◆ INFORMATION ◆
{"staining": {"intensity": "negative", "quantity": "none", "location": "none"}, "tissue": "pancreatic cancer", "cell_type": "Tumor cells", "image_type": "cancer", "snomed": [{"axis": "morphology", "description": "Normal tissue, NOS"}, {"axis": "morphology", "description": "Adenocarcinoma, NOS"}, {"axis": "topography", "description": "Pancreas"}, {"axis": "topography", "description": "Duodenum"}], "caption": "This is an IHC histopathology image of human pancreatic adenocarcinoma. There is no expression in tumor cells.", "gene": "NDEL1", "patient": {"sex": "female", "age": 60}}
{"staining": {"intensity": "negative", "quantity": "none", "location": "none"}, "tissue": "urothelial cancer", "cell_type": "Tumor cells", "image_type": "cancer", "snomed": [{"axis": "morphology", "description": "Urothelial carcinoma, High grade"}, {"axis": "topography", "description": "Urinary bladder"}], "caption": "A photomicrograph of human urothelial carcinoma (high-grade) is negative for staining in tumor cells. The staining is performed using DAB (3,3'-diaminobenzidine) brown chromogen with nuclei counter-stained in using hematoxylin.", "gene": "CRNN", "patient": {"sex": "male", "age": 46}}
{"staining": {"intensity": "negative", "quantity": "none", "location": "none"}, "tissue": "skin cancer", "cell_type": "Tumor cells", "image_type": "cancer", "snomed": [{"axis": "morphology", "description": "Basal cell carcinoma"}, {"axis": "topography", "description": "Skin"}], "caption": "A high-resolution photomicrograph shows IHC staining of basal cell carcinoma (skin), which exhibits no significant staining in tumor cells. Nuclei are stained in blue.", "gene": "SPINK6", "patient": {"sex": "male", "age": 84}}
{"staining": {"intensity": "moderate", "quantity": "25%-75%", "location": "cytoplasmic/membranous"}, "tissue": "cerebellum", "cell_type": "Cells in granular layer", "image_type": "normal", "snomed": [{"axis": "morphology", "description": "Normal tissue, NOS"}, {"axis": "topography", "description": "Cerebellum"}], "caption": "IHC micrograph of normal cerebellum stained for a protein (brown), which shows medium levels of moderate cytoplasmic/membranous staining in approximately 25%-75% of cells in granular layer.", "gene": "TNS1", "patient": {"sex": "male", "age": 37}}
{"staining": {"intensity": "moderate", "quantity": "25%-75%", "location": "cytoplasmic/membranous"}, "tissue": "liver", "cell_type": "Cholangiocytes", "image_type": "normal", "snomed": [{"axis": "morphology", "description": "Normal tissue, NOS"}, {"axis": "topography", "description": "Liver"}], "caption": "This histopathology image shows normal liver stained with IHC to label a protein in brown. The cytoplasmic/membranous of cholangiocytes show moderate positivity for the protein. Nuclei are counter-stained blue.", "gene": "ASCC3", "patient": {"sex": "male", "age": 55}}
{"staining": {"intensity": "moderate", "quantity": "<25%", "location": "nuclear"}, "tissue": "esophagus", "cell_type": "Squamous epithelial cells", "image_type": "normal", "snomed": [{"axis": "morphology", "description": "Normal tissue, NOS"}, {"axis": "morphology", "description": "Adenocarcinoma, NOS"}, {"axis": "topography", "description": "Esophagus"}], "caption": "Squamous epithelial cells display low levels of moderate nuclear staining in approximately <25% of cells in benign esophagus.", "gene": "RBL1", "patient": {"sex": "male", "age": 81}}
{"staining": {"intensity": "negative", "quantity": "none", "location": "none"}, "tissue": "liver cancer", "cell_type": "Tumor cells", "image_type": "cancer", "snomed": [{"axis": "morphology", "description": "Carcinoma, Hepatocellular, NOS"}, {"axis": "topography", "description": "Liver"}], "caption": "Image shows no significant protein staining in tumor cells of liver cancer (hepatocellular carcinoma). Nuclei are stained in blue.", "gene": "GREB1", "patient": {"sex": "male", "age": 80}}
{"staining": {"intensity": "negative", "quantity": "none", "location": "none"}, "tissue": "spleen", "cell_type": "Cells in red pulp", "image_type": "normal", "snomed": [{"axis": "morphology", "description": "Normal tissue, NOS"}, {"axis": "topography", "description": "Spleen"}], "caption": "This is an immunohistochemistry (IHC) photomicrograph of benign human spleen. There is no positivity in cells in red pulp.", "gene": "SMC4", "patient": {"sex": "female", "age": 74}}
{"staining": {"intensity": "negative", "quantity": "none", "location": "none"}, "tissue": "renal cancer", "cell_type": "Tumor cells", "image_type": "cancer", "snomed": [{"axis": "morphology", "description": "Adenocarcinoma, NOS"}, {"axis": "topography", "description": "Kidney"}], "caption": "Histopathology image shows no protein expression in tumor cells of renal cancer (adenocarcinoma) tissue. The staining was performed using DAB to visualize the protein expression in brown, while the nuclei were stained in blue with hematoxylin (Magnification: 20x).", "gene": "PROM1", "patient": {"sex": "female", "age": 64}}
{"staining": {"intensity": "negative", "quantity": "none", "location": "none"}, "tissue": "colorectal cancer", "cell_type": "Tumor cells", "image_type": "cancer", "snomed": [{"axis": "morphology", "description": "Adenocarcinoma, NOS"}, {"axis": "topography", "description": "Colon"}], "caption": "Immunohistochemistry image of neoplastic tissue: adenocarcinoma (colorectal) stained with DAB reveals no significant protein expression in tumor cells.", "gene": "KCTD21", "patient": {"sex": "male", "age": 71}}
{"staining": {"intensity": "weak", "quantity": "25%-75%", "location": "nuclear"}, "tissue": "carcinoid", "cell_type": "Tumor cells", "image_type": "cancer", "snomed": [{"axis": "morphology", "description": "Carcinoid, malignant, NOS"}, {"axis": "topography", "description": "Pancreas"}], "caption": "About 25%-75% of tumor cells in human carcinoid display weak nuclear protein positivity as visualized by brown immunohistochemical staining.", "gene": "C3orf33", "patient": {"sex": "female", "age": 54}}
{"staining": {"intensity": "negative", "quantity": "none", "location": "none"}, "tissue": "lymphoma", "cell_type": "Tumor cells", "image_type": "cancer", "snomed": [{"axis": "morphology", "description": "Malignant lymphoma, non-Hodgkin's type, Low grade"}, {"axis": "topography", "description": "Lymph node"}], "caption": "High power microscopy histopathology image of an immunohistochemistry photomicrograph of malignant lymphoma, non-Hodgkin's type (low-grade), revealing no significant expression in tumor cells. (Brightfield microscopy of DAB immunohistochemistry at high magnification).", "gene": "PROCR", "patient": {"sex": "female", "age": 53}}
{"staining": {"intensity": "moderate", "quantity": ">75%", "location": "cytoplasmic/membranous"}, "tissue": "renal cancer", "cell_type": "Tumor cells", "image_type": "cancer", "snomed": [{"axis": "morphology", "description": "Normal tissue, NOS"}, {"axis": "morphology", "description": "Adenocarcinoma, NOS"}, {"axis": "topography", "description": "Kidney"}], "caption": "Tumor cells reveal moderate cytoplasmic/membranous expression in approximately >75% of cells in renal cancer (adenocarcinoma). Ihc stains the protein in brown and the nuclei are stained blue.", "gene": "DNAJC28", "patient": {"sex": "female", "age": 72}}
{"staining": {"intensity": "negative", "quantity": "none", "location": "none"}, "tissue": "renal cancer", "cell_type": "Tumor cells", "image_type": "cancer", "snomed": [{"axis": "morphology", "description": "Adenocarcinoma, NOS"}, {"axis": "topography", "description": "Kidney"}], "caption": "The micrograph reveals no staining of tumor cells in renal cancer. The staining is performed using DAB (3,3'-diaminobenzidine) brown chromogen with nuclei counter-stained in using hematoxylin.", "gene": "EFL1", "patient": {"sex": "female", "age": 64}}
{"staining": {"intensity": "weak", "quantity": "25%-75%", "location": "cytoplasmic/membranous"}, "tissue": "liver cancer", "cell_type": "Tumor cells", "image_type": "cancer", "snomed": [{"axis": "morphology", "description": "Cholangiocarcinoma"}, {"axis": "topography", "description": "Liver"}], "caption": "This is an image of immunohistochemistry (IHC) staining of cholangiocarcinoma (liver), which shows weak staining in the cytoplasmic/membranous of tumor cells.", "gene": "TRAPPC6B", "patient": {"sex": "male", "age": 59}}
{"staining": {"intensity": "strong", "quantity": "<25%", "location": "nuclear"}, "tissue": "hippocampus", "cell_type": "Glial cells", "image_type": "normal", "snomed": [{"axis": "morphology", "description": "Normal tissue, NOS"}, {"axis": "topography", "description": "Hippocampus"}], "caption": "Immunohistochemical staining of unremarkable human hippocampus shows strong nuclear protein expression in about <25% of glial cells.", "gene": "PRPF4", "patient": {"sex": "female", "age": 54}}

◆ TO DO ◆
What are the exact lines from the beginning of the material through the line containing "photomicrograph of human"? Write out those lines alone.

◆ FINISHED TASK ◆
{"staining": {"intensity": "negative", "quantity": "none", "location": "none"}, "tissue": "pancreatic cancer", "cell_type": "Tumor cells", "image_type": "cancer", "snomed": [{"axis": "morphology", "description": "Normal tissue, NOS"}, {"axis": "morphology", "description": "Adenocarcinoma, NOS"}, {"axis": "topography", "description": "Pancreas"}, {"axis": "topography", "description": "Duodenum"}], "caption": "This is an IHC histopathology image of human pancreatic adenocarcinoma. There is no expression in tumor cells.", "gene": "NDEL1", "patient": {"sex": "female", "age": 60}}
{"staining": {"intensity": "negative", "quantity": "none", "location": "none"}, "tissue": "urothelial cancer", "cell_type": "Tumor cells", "image_type": "cancer", "snomed": [{"axis": "morphology", "description": "Urothelial carcinoma, High grade"}, {"axis": "topography", "description": "Urinary bladder"}], "caption": "A photomicrograph of human urothelial carcinoma (high-grade) is negative for staining in tumor cells. The staining is performed using DAB (3,3'-diaminobenzidine) brown chromogen with nuclei counter-stained in using hematoxylin.", "gene": "CRNN", "patient": {"sex": "male", "age": 46}}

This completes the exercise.